What is curious in this case, however, is why the RTI request to the Prime Minister’s Office was forwarded to the Speaker of Parliament. “There is no connection between the Prime Minister’s asset declaration and the Speaker of Parliament when it comes to the RTI, as the law itself does not mention the Speaker’s role in asset declaration at all,” said Obeyesekere.

He added that, according to the law, the PM has absolutely no obligation to provide his asset declaration to the Speaker.

One major tenet of the RTI, and one of its greatest strengths, is that if officials receive an information request that they cannot for some reason fulfil, they are required to forward the request to the government authority that can supply the information.

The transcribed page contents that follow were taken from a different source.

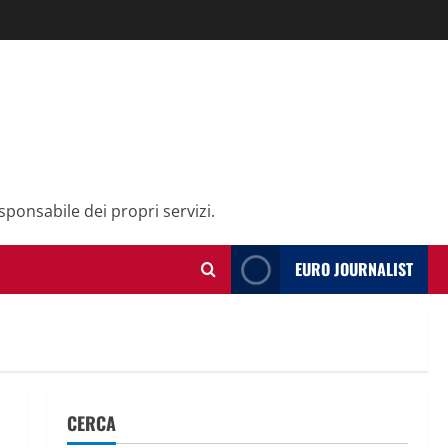
sponsabile dei propri servizi.
EURO JOURNALIST
CERCA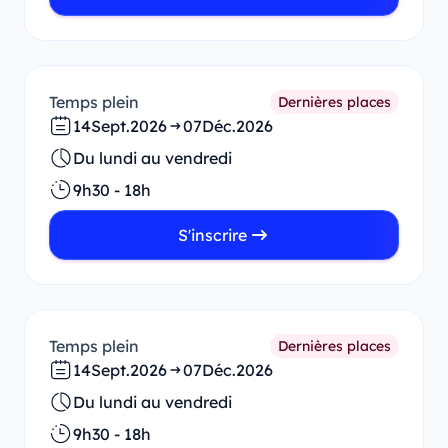
Temps plein
Dernières places
14
Sept.
2026
07
Déc.
2026
Du lundi au vendredi
9h30 - 18h
S'inscrire
Temps plein
Dernières places
14
Sept.
2026
07
Déc.
2026
Du lundi au vendredi
9h30 - 18h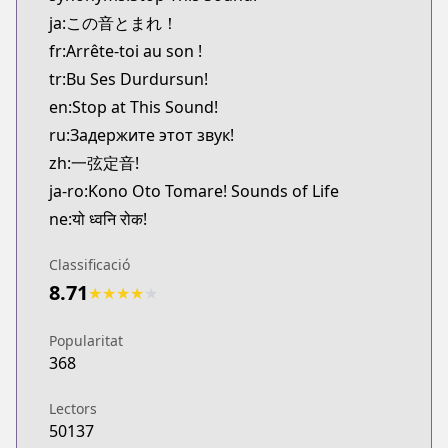
Kitsu
ja:この音とまれ！
https://kitsu.app/manga/319
fr:Arrête-toi au son !
MangaUpdates
tr:Bu Ses Durdursun!
MangaUpdates
en:Stop at This Sound!
https://www.mangaupdates.com/series.html?id=8
Book☆Walker
ru:Задержите этот звук!
Book☆Walker
zh:一弦定音!
https://bookwalker.jp/series/13771/list
ja-ro:Kono Oto Tomare! Sounds of Life
Shonen Jump Plus
ne:यो ध्वनि रोक!
Shonen Jump Plus
https://shonenjumpplus.com/episode/139320164
Classificació
Official Site
8.71
★
★
★
★
★
Official Site
https://www.akata.fr/publications/sounds-life-t1
Popularitat
Official Site
368
Official Site
http://jumpsq.shueisha.co.jp/rensai/konoototoma
Lectors
50137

This makes it more puzzling why the Prime Minister’s Office would send the request to the Speaker of Parliament. The DALL states that parliamentarians are required to provide their asset declarations to the relevant authorities, and the relevant authority for the Prime Minister is the President’s Office.

So, instead of sending the request to the Speaker of Parliament, the Prime Minister’s Office should have sent it to the President’s Office. And it is for this reason that TISL sent information requests regarding the Prime Minister’s assets to both, the President’s and Prime Minister’s offices.

“We have covered our bases with the Prime Minister’s asset declaration because we have asked for it from him and we have asked for it from the President as well,” said Obeyesekere.

Yet another problem concerning the Prime Minister’s Office response is that it came not from the Information Officer, but from the Designated Officer. This is an issue, since the Designated Officer is the person to whom appeals first go.

“In this circumstance, where the Designated Officer has responded, the appeal should go straight to the RTI Commission,” said Obeyesekere.

While it is slightly discouraging that the Prime Minister’s Office responded in the above manner and that the President’s Office has yet to acknowledge TISL’s information request, this does not mean that the RTI as a whole does not work.

That the Election Commission has been compliant and cooperative is a good sign. It will likely take some time before the process is running smoothly across the hundreds of government authorities that fall under the RTI.

The first RTI test, that of the information request responses is ongoing, and the next test will be in actually distributing the information.

After a public body has processed and approved a request, it has fourteen working days to furnish the information. We are fast approaching the first distributions of information, and it will be interesting to see where things go from here.